■ **What the task requires**: Reproduce the text of each row below verbatim, leaving out the pictures.

--- Supplied records Enclosed Below ---

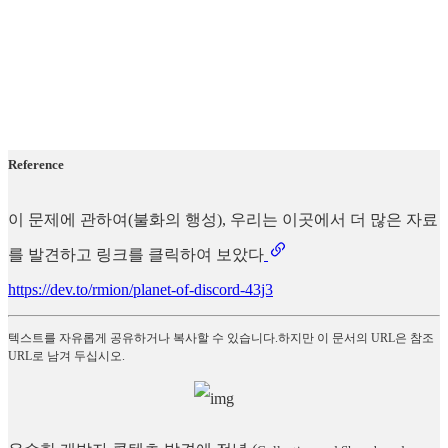
Reference
이 문제에 관하여(불화의 행성), 우리는 이곳에서 더 많은 자료
를 발견하고 링크를 클릭하여 보았다
https://dev.to/rmion/planet-of-discord-43j3
텍스트를 자유롭게 공유하거나 복사할 수 있습니다.하지만 이 문서의 URL은 참조
URL로 남겨 두십시오.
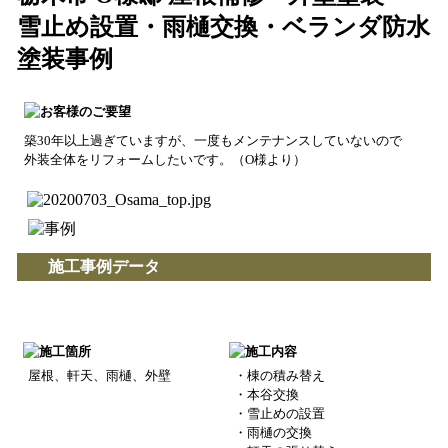
雪止め設置・雨樋交換・ベランダ防水
塗装事例
築30年以上過ぎていますが、一度もメンテナンスしていないので
外装全体をリフォームしたいです。（O様より）
施工事例データ
屋根、軒天、雨樋、外壁
・棟の積み替え
・本谷交換
・雪止めの設置
・雨樋の交換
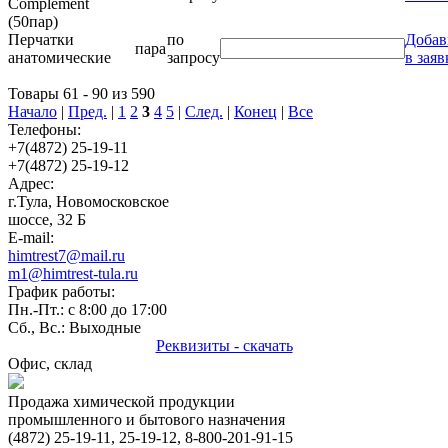
Complement
(50пар)
Перчатки
по
Добав
пара
анатомические
запросу
в заяв
Товары 61 - 90 из 590
Начало
|
Пред.
|
1
2
3
4
5
|
След.
|
Конец
|
Все
Телефоны:
+7(4872) 25-19-11
+7(4872) 25-19-12
Адрес:
г.Тула, Новомосковское
шоссе, 32 Б
E-mail:
himtrest7@mail.ru
m1@himtrest-tula.ru
График работы:
Пн.-Пт.: с 8:00 до 17:00
Сб., Вс.: Выходные
Реквизиты - скачать
Офис, склад
Продажа химической продукции
промышленного и бытового назначения
(4872) 25-19-11, 25-19-12, 8-800-201-91-15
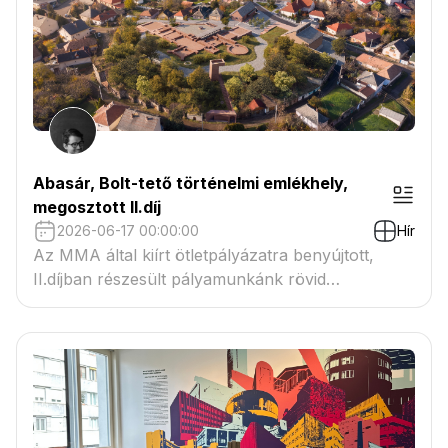
Abasár, Bolt-tető történelmi emlékhely,
megosztott II.díj
2026-06-17 00:00:00
Hír
Az MMA által kiírt ötletpályázatra benyújtott,
II.díjban részesült pályamunkánk rövid
bemutatása.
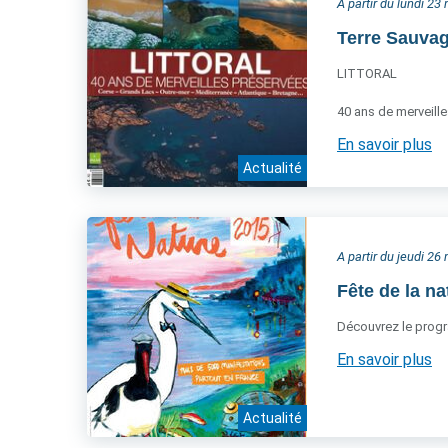
A partir du lundi 2
Terre Sauvag
LITTORAL
40 ans de merveill
En savoir plus
Actualité
A partir du jeudi 2
Fête de la na
Découvrez le pro
En savoir plus
Actualité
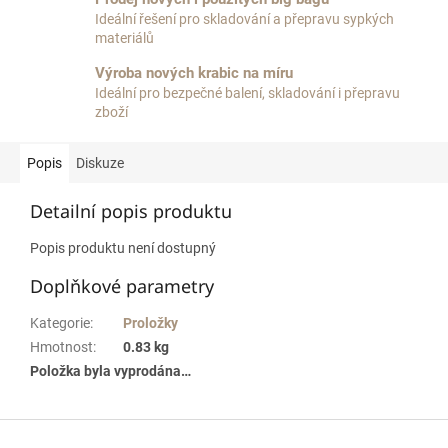
Ideální řešení pro skladování a přepravu sypkých
materiálů
Výroba nových krabic na míru
Ideální pro bezpečné balení, skladování i přepravu
zboží
Popis
Diskuze
Detailní popis produktu
Popis produktu není dostupný
Doplňkové parametry
Kategorie
:
Proložky
Hmotnost
:
0.83 kg
Položka byla vyprodána…
Z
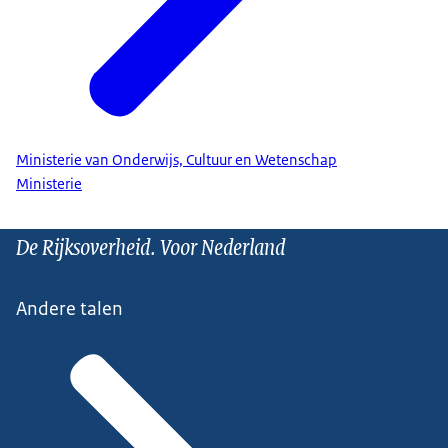
Ministerie van Onderwijs, Cultuur en Wetenschap
Ministerie
De Rijksoverheid. Voor Nederland
Andere talen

--- End of Enclosed Supplied records ---

■ **Task result**:
Reference
이 문제에 관하여(불화의 행성), 우리는 이곳에서 더 많은 자료
를 발견하고 링크를 클릭하여 보았다
https://dev.to/rmion/planet-of-discord-43j3
텍스트를 자유롭게 공유하거나 복사할 수 있습니다.하지만 이 문서의 URL은 참조
URL로 남겨 두십시오.
雪止め設置・雨樋交換・ベランダ防水
塗装事例
築30年以上過ぎていますが、一度もメンテナンスしていないので
外装全体をリフォームしたいです。（O様より）
施工事例データ
屋根、軒天、雨樋、外壁
・棟の積み替え
・本谷交換
・雪止めの設置
・雨樋の交換
Complement
(50пар)
Перчатки
по
Добав
пара
анатомические
запросу
в заяв
Товары 61 - 90 из 590
Начало
|
Пред.
|
1
2
3
4
5
|
След.
|
Конец
|
Все
Телефоны:
+7(4872) 25-19-11
+7(4872) 25-19-12
Адрес:
г.Тула, Новомосковское
шоссе, 32 Б
E-mail:
himtrest7@mail.ru
m1@himtrest-tula.ru
График работы:
Пн.-Пт.: с 8:00 до 17:00
Сб., Вс.: Выходные
Реквизиты - скачать
Офис, склад
Продажа химической продукции
промышленного и бытового назначения
(4872) 25-19-11, 25-19-12, 8-800-201-91-15
Abasár, Bolt-tető történelmi emlékhely,
megosztott II.díj
2026-06-17 00:00:00
Hír
Az MMA által kiírt ötletpályázatra benyújtott,
II.díjban részesült pályamunkánk rövid
bemutatása.
A partir du lundi 2
Terre Sauvag
LITTORAL
40 ans de merveill
En savoir plus
Actualité
A partir du jeudi 2
Fête de la na
Découvrez le pro
En savoir plus
Actualité
Ideální řešení pro skladování a přepravu sypkých
materiálů
Výroba nových krabic na míru
Ideální pro bezpečné balení, skladování i přepravu
zboží
Popis
Diskuze
Detailní popis produktu
Popis produktu není dostupný
Doplňkové parametry
Kategorie
:
Proložky
Hmotnost
:
0.83 kg
Položka byla vyprodána…
Z
Ministerie van Onderwijs, Cultuur en Wetenschap
Ministerie
De Rijksoverheid. Voor Nederland
Andere talen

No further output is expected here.